Task statement | Put every line of the rows below into one numbered list, leaving out any blank lines.

:: Exercise material ::

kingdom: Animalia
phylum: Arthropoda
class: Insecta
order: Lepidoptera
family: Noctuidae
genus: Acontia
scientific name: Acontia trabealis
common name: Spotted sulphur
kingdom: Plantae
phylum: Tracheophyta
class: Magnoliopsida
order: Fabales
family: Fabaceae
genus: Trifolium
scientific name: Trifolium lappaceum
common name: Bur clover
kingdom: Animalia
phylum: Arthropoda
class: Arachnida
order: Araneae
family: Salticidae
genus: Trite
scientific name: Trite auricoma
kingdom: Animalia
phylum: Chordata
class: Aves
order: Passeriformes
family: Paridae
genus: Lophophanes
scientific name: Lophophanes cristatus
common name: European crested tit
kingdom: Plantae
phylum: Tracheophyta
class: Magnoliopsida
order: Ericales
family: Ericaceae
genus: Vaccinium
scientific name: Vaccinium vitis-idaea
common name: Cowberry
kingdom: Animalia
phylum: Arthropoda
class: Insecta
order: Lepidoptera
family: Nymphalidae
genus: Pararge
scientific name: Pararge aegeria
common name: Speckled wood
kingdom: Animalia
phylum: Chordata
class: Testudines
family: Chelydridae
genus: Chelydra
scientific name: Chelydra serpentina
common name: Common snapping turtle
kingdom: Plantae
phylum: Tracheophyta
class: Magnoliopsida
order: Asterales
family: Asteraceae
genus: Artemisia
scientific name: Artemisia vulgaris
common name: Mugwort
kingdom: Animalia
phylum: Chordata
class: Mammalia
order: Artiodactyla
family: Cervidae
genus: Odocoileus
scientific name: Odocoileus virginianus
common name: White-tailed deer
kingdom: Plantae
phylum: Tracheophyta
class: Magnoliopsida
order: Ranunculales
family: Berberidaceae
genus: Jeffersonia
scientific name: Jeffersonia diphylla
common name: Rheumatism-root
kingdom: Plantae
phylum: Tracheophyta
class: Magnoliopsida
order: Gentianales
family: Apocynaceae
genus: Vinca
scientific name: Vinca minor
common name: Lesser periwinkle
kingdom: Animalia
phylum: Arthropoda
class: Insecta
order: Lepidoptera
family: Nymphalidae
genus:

:::

Reply |
1. kingdom: Animalia
2. phylum: Arthropoda
3. class: Insecta
4. order: Lepidoptera
5. family: Noctuidae
6. genus: Acontia
7. scientific name: Acontia trabealis
8. common name: Spotted sulphur
9. kingdom: Plantae
10. phylum: Tracheophyta
11. class: Magnoliopsida
12. order: Fabales
13. family: Fabaceae
14. genus: Trifolium
15. scientific name: Trifolium lappaceum
16. common name: Bur clover
17. kingdom: Animalia
18. phylum: Arthropoda
19. class: Arachnida
20. order: Araneae
21. family: Salticidae
22. genus: Trite
23. scientific name: Trite auricoma
24. kingdom: Animalia
25. phylum: Chordata
26. class: Aves
27. order: Passeriformes
28. family: Paridae
29. genus: Lophophanes
30. scientific name: Lophophanes cristatus
31. common name: European crested tit
32. kingdom: Plantae
33. phylum: Tracheophyta
34. class: Magnoliopsida
35. order: Ericales
36. family: Ericaceae
37. genus: Vaccinium
38. scientific name: Vaccinium vitis-idaea
39. common name: Cowberry
40. kingdom: Animalia
41. phylum: Arthropoda
42. class: Insecta
43. order: Lepidoptera
44. family: Nymphalidae
45. genus: Pararge
46. scientific name: Pararge aegeria
47. common name: Speckled wood
48. kingdom: Animalia
49. phylum: Chordata
50. class: Testudines
51. family: Chelydridae
52. genus: Chelydra
53. scientific name: Chelydra serpentina
54. common name: Common snapping turtle
55. kingdom: Plantae
56. phylum: Tracheophyta
57. class: Magnoliopsida
58. order: Asterales
59. family: Asteraceae
60. genus: Artemisia
61. scientific name: Artemisia vulgaris
62. common name: Mugwort
63. kingdom: Animalia
64. phylum: Chordata
65. class: Mammalia
66. order: Artiodactyla
67. family: Cervidae
68. genus: Odocoileus
69. scientific name: Odocoileus virginianus
70. common name: White-tailed deer
71. kingdom: Plantae
72. phylum: Tracheophyta
73. class: Magnoliopsida
74. order: Ranunculales
75. family: Berberidaceae
76. genus: Jeffersonia
77. scientific name: Jeffersonia diphylla
78. common name: Rheumatism-root
79. kingdom: Plantae
80. phylum: Tracheophyta
81. class: Magnoliopsida
82. order: Gentianales
83. family: Apocynaceae
84. genus: Vinca
85. scientific name: Vinca minor
86. common name: Lesser periwinkle
87. kingdom: Animalia
88. phylum: Arthropoda
89. class: Insecta
90. order: Lepidoptera
91. family: Nymphalidae
92. genus:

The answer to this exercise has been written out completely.